Here they are as they appear in the "new" Prayer Book of 1662, the time of the Restoration.

PSAL. 23. Dominus regit me. The Lord is my ſhepherd: therefore can I lack nothing. 2 He ſhall feed me in a green paſture: and lead me forth beſide the waters of comfort. 3 He ſhall convert my ſoul: and bring me forth in the paths of righteouſneſs, for his Name’s ſake. 4 Yea, thou I walk through the valley of the ſhadow of death, I will fear no evil: for thou art with me; thy rod and thy ſtaff comfort me. 5 Thou ſhalt prepare a table before me againſt them that trouble me: thou haſt anointed my head with oil, and my cup ſhall be full. 6 But thy loving-kindneſs and mercy ſhall follow me all the days of my life: and I will dwell in the houſe of the Lord for ever.

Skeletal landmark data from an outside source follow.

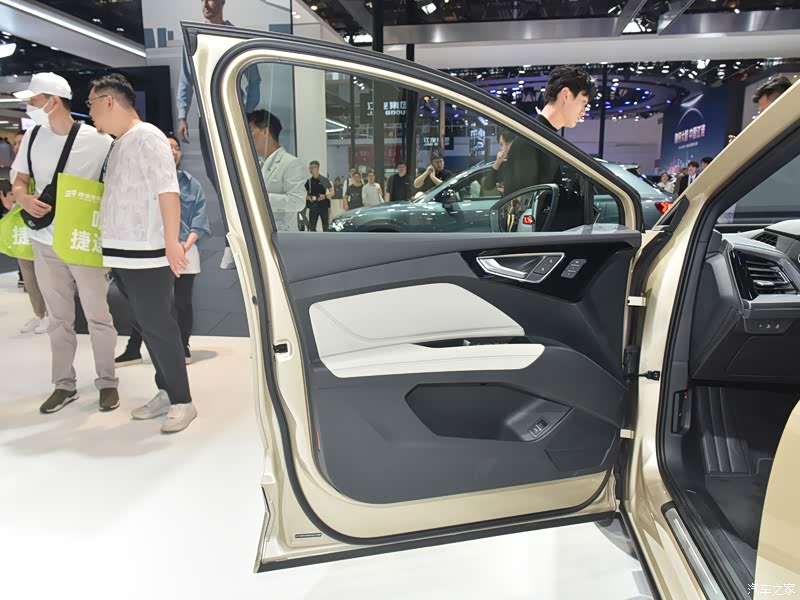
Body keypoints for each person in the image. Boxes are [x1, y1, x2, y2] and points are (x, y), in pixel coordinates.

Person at [88, 73, 197, 433]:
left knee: (159, 327)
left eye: (91, 104)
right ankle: (166, 391)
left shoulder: (148, 137)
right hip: (122, 253)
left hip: (146, 254)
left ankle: (182, 401)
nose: (90, 112)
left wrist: (171, 242)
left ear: (108, 101)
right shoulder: (119, 143)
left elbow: (168, 190)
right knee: (147, 327)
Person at [11, 72, 118, 413]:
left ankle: (107, 382)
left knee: (98, 315)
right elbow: (19, 181)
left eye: (34, 101)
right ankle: (63, 384)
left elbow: (114, 184)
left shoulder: (98, 140)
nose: (30, 108)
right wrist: (23, 198)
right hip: (45, 240)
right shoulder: (32, 137)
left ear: (53, 102)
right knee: (59, 318)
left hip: (84, 240)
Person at [175, 0, 262, 271]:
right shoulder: (194, 37)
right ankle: (231, 242)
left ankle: (247, 241)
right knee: (219, 183)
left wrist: (247, 113)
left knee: (238, 181)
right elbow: (186, 80)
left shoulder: (236, 36)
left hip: (232, 118)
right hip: (207, 121)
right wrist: (182, 115)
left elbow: (255, 79)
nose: (205, 4)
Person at [115, 134, 210, 368]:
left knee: (182, 302)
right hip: (152, 250)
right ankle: (134, 348)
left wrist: (184, 246)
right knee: (146, 304)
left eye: (176, 147)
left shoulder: (191, 183)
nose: (173, 151)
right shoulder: (143, 183)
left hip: (185, 250)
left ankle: (183, 347)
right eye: (168, 147)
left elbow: (199, 218)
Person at [485, 66, 594, 205]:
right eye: (583, 103)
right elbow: (525, 208)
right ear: (566, 94)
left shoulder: (544, 138)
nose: (583, 112)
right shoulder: (532, 141)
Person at [2, 130, 49, 332]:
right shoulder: (15, 171)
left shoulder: (42, 164)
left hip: (44, 225)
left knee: (47, 274)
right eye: (15, 143)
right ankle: (39, 314)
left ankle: (53, 315)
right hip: (23, 226)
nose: (18, 146)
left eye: (22, 142)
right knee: (28, 274)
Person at [247, 109, 306, 231]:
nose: (248, 136)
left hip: (282, 235)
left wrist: (265, 198)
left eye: (251, 131)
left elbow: (298, 201)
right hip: (259, 233)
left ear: (265, 132)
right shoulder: (257, 165)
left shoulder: (291, 163)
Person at [304, 160, 333, 232]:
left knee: (325, 227)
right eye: (310, 168)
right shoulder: (309, 181)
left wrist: (325, 196)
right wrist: (307, 197)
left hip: (324, 207)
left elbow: (332, 192)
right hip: (313, 207)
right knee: (312, 227)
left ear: (317, 168)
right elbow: (304, 193)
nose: (311, 169)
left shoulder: (324, 180)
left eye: (313, 167)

Our Father which art in heaven, Hallowed be thy Name; Thy kingdom come; Thy will be done in earth, as it is in heaven: Give us this day our daily bread; And forgive us our treſpaſſes, as we forgive them that treſpaſs againſt us; And lead us not into temptation, But deliver us from evil. Amen. 

We too might long for a 'restoration' of times before. What we face instead are new times. What we carry forward from the past is - not nostalgia - but resources that last: Word, sacrament, prayer, fellowship; with these to sustain us, we carry forward the light that is always with us.


What we carry forward is also vision - a vision, a longing, for how things can be - and indeed what the blind man saw, and what disturbed the universe, was something new: not since the world began had a man born blind received his sight. This is not restoration; this is new.


Light has entered the world, as it has since the first dawning, as it did this morning. And as it always does it is old and it is new. We have not chosen our times; we choose how to live them.